Bogy position or not, Hussain was clearly pleased and feels he is better equipped now than when he made his Test debut against the West Indies in 1990. The decisive timing of the announcement has clearly helped calm any nerves, and is a clear message from those concerned that they think he is the man for the job.

Despite his seven Test caps, it is still important to receive a confidence booster, particularly after so much post-selection speculation over the role had centred on John Crawley, who may find himself at six or, even worse, carrying the drinks.

"I'm very happy batting at three," Hussain said after another of David Lloyd's fielding sessions. "It's where I've been now for a while, first with Essex and then with England A in the winter. But, if I'm honest, at the moment I'd be happy to bat anywhere."

A few years ago, Hussain was anything but a picture of happiness after a dressing-room row with Mark Ilott during a county game led to him being dropped by Essex. "That's all in the past now," Hussain insisted. "In any case," he continued with wry grin, "as vice-captain [of Essex] I'm allowed to say things now that I perhaps wasn't allowed to in the past."

Removing the tempest from the tempestuous heart is never easy, but giving Hussain authority seems to have done the trick. "Being given the A team captaincy definitely picked me up. I really enjoyed the responsibility and the tour. Captaincy gets you thinking about other aspects of the game instead of just worrying about your own, which is what I was doing too much of."

Lloyd, England's coach, thinks it is a golden opportunity for Hussain to make the position his own, and rejects the theory that it is a difficult position to bat and Hussain is merely the latest in a long line of scapegoats.

"I've always felt he was a good, aggressive player. You can tell he's been brought up in a decent dressing-room. You can tell he's had his opinions and that he's probably had his backside kicked too. But, that aside, we really liked the shape of the team, with Nasser at three."

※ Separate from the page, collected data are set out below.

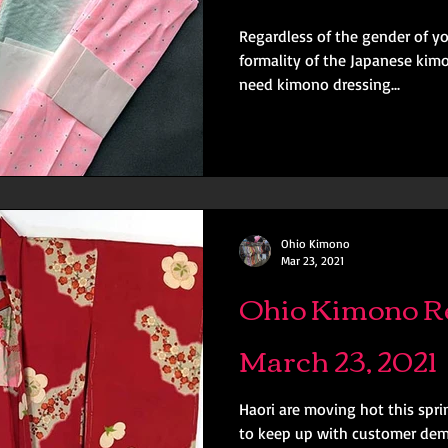
Regardless of the gender of y
formality of the Japanese kimo
need kimono dressing...
Ohio Kimono
Mar 23, 2021
Ohio Kimono Re
March 23, 2021
Haori are moving hot this spr
to keep up with customer dema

Shape is something Hussain has worked hard to achieve since being dropped at the end of the West Indies tour two years ago. He admits to letting his technique go. "I remember seeing myself on video and thinking: 'Do I really move around that much.' I needed to work hard and I've done that at Essex for last two seasons with Graham Gooch and Keith Fletcher. But, in fact, the hard work really only starts now."